#### [Problems to work on]
**1)** From the make_prg thread, answer each question on its own line, marked (a), (b), (c):
(a) According to the thread's opening sentence, why is the issue not a problem for drprg?
(b) Which branch does leoisl think the v1.0.0 of make_prg came from?
(c) Which projects does leoisl list as having taken priority over make_prg?
**2)** Continue the make_prg discussion thread from its final sentence.

I believe this is not an issue to drprg though, as it does not use make_prg update.

Did I miss some task that we should do?

Do you agree we can release even with this known issue?

Which would be the path you'd recommend to solve or investigate this?

mbhall88 commented 1 year ago

This has to be a make prg issue right? Given the discovered allele was a single base? Might be a bug/regression in update? I don't really know where you v1.0.0 of make_prg is coming from though. I did see some strange allele additions back when I was using update in drprg remember - but I'm using this version of make prg https://github.com/mbhall88/drprg/blob/533f7b36084dbb269d511e9146f5cadae021a7b1/justfile#L7. It surely can't be a pandora issue as pandora doesn't build PRGs...

leoisl commented 1 year ago

This has to be a make prg issue right?

I think so...

I don't really know where you v1.0.0 of make_prg is coming from though.

Neither I at this point. I think from https://github.com/leoisl/make_prg/tree/update_1_0_0_pre_release , but I am not sure. Anyway both mine and your version are outdated. make_prg is partially merged, we are working with 2 different versions that are not the most updated one.

This is too messy to manage and really an issue. As I de-prioritised make_prg due to new projects with higher priorities (tbpore, roundhound, mof and now pandora), I am re-prioritising make_prg now and just resuming other tasks once we have make_prg merged and released. Otherwise this will become even messier and the cost to fix will be higher.

#### [The data]
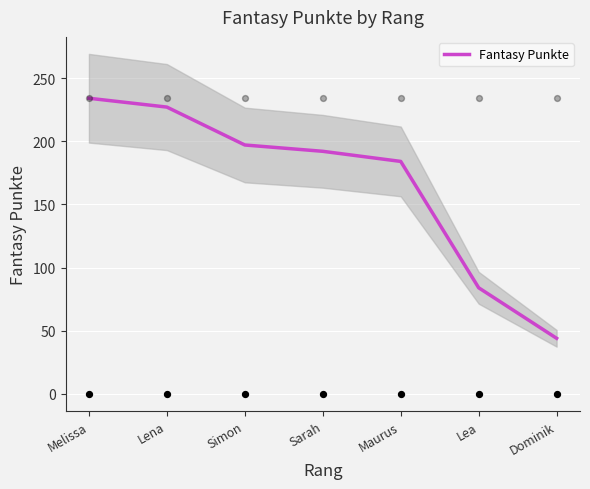

What is the ratio of the value at Sarah to the value at Lea?

2.3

#### [Results]
**1)**
(a) drprg does not use make_prg update.
(b) The update_1_0_0_pre_release branch of leoisl/make_prg.
(c) tbpore, roundhound, mof and pandora.

**2)**
leoisl commented 1 year ago

FYI my container refer to this commit: https://github.com/leoisl/make_prg/commit/b064dcdf4da72df3228cbc993018ac50da6105f0 . But this does not matter much, as we will be releasing new make_prg version in the next couple of days, so we will all sync to use the new version

iqbal-lab commented 1 year ago

BTW for this https://github.com/rmcolq/pandora/issues/310#issuecomment-1322417386 In the second enumeration, item 1, where you talk about the SNP signal being diluted , that's why Brice has his fancy model for gramtools which handles this. Porting it to Pandora is on the road map somewhere.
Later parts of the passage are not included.